Décrivant les différentes découvertes qui ont été rendues possibles lors des travaux de l’église, dès 1887, l’auteur s’empêtre quelque peu dans la chronologie et les circonstances (pp. 37-42). La “oule” par exemple, ne fut pas trouvée enterrée sous la “dalle des chevaliers”, mais dissimulée dans une cache et protégée par une brique, entre le mur de la nef et l’autel carolingien.
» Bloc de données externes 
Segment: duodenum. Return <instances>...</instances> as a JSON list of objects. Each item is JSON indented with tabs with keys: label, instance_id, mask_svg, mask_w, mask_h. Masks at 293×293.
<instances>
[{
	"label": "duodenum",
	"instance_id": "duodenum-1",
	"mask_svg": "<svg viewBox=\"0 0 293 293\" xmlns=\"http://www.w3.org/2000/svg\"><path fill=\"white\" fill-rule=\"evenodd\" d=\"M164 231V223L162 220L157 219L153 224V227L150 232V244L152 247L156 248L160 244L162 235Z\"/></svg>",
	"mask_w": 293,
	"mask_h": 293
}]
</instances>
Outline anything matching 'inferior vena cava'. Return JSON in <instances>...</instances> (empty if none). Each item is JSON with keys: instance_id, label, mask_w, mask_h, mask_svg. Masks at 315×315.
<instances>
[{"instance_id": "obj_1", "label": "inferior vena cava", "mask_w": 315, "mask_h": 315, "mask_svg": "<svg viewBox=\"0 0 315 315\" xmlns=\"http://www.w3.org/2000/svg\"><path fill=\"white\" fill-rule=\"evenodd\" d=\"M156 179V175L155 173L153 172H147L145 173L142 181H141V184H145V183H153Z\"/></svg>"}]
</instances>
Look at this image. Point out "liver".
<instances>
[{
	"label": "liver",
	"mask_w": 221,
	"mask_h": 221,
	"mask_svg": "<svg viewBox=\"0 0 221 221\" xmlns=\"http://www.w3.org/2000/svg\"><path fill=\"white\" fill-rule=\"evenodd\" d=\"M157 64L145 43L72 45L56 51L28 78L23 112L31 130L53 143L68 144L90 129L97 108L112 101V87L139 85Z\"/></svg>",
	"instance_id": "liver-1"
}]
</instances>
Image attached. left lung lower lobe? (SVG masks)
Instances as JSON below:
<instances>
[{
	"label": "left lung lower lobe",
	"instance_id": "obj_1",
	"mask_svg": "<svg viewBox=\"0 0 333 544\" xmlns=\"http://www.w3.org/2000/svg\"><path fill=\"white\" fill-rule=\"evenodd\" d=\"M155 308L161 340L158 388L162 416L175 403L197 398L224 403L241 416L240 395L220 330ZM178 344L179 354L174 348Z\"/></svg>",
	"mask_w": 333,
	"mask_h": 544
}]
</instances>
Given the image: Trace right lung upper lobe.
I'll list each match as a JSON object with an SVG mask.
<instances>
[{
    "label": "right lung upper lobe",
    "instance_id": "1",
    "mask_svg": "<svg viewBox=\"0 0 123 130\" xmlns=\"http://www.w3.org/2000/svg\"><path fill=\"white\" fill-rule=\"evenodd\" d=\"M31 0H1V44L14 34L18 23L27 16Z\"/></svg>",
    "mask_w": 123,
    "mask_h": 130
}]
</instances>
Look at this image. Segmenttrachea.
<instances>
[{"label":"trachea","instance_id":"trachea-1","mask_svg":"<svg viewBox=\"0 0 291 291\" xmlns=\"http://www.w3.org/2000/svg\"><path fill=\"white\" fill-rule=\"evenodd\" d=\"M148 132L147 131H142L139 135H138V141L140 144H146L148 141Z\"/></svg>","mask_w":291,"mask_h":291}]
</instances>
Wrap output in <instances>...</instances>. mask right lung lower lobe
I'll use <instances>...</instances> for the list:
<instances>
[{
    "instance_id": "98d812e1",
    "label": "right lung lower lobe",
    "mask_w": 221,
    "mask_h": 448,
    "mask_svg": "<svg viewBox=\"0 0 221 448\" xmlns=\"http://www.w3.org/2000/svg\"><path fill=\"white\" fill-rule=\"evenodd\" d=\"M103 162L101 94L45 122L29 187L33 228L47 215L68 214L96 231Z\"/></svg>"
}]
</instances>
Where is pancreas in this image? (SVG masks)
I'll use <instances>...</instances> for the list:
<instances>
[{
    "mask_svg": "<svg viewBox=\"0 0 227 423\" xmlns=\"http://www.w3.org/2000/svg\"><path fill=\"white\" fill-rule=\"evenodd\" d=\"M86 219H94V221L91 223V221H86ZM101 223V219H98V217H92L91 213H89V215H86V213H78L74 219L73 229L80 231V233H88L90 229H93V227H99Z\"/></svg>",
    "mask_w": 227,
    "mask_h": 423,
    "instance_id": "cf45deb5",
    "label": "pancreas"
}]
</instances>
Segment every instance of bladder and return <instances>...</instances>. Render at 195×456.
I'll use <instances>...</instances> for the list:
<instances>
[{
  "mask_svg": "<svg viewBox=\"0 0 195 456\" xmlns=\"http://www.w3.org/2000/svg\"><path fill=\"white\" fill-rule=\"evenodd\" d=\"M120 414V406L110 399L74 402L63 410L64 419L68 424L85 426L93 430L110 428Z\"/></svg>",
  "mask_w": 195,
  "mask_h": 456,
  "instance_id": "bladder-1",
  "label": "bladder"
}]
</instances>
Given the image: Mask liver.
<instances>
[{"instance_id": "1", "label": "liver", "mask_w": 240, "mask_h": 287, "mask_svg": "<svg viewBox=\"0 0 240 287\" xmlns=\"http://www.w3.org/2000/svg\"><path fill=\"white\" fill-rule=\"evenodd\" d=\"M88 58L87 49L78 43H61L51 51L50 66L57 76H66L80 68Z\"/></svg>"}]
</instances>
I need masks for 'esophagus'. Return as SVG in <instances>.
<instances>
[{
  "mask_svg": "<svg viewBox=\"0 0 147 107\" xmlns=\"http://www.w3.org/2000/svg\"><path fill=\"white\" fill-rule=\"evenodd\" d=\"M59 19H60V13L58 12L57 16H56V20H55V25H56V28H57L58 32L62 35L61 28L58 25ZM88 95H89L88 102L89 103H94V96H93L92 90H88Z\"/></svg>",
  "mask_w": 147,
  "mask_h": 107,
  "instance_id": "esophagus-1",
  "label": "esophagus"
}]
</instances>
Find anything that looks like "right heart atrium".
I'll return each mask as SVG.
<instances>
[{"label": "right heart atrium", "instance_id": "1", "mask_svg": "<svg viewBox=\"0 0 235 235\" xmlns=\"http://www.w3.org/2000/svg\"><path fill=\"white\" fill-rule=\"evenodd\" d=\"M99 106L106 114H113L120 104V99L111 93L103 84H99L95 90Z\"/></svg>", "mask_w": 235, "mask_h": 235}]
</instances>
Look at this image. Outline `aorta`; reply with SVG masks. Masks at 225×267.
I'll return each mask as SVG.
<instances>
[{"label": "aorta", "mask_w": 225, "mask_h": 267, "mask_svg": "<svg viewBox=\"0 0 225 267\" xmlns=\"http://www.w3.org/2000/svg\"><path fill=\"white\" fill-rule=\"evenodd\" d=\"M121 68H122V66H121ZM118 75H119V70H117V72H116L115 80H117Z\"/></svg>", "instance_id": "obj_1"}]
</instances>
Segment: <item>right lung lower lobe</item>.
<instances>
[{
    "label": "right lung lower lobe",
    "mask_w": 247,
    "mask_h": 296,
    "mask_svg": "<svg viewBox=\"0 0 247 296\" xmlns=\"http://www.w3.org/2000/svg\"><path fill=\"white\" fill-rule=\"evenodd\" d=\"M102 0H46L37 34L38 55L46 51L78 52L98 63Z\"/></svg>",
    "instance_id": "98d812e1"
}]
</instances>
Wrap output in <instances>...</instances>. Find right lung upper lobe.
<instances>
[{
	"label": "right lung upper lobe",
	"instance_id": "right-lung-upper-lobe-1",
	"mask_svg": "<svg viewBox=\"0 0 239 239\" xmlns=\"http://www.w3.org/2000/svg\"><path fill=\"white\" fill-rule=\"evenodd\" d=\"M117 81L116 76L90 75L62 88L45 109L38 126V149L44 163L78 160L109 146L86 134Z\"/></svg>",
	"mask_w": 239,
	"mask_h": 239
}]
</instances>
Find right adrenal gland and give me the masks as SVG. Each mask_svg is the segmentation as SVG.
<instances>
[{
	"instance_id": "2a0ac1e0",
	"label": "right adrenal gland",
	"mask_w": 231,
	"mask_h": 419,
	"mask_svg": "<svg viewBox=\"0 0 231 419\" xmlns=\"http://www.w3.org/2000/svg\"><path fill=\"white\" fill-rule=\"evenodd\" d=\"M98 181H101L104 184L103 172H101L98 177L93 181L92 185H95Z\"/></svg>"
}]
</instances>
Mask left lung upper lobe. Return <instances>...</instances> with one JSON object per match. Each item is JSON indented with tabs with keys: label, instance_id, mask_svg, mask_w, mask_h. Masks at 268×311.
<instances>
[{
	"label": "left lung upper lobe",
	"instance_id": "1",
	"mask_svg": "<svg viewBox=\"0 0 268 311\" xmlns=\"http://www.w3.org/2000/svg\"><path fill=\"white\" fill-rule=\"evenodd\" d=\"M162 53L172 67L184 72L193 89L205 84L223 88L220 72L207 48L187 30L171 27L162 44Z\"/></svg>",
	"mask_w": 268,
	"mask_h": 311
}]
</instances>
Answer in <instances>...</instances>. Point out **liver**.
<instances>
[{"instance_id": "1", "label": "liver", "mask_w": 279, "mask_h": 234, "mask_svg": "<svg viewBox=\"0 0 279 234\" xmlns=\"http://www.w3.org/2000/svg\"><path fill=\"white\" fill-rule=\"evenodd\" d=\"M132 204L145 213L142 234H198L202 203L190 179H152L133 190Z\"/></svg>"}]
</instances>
Ses conclusions sont hâtives en ce qui concerne les prêtres contactés par Saunière après la découverte du “tombeau”, ainsi que son cahier-journal en fait foi. On sait désormais qu’il s’agit du Tombeau des seigneurs dont l’entrée fut trouvée par Saunière dans l’allée centrale de son église ! Dire que ce nom de Gélis, qu’il mentionne, désigne le curé de Coustaussa, c’est conclure trop vite. En ce cas, qui est Carrière et Cros ?…
Je m’en voudrais d’annoter ainsi l’ouvrage de M. Pourtal, que je sais être un passionné de longue date de cette affaire, mais comment ne pas souligner certaines erreurs, trop souvent répétées et qui auraient été aisées d’éviter. Notamment le don de 3000 francs-or de la comtesse de Chambord ((p. 32) et la mort de l’abbé Bigou survenue à Collioure et non à Sabadell en Espagne (p. 44)…
Chacun à le droit d’exprimer ses opinions, d’avancer des hypothèses, mais encore convient-il de bien assurer ses arrières.
Pourquoi, en effet, la décoration de l’église de Rennes-le-Château ne serait-elle pas d’essence rosicrucienne ? (pp. 104-105), mais les arguments mis en avant me paraissent fautifs.
En aucun cas, le Chemin de Croix de Rennes est “en dehors du dogme”! (p.111) La Station XIV n’est pas unique en son genre. Que Jésus ait été mis au tombeau après le crépuscule, cela se voit sur différentes versions livrées par le statuaire Giscard dans un certain nombre d’églises de France. Cette inhumation ainsi représentée est-elle “académique” ? C’est une autre affaire. Mais, en aucun cas, un argument en faveur d’un mystère potentiel à Rennes-le-Château.
De la même façon, la présence d’un serviteur noir, se tenant près de Ponce Pilate, dans la Station I, n’est une incongruité. On le retrouve dans les premières séries, commercialisées par Giscard. Cette disposition, comme le reste, doit principalement aux recommandations
de l’évêque Barbier de Montault, dont beaucoup de statuaires “Saint-Sulpiciens” se référaient à l’époque.
Boudet et Gélis furent-ils embarrassés par une découverte compromettante au point d’impliquer l’abbé Saunière et de “faciliter” son installation à Rennes-le-Château ? Jean-Patrick Pourtal le croit volontiers (pp. 146-148). De la sorte, les principales réalisations du curé de Rennes auraient pour vocation de cristalliser un endroit spécifique, proche du village de Rennes-le-Château. Le retrouver, permettrait à celui qui en serait digne de pénétrer un tombeau, dans lequel seraient encore entreposés des parchemins datant des premiers siècles chrétiens. Mais comme à Nag-Hamadi, ces textes présenteraient une orthodoxie bien différente de celle définie par le dogme de l’église catholique romaine.
Dans un premier temps, Saunière aurait menacé de tout dévoiler (d’où le procès canonique dont il eut à se défendre). Finalement, il serait rentré dans le rang, mais aurait semé autant d’indices que nécessaires afin que ce secret ne se perde pas (pp. 196-199).
Jean-Patrick Pourtal, Rennes-le-Château. Dans les pas de Bérenger Saunière. Un voyage initiatique. 209 p.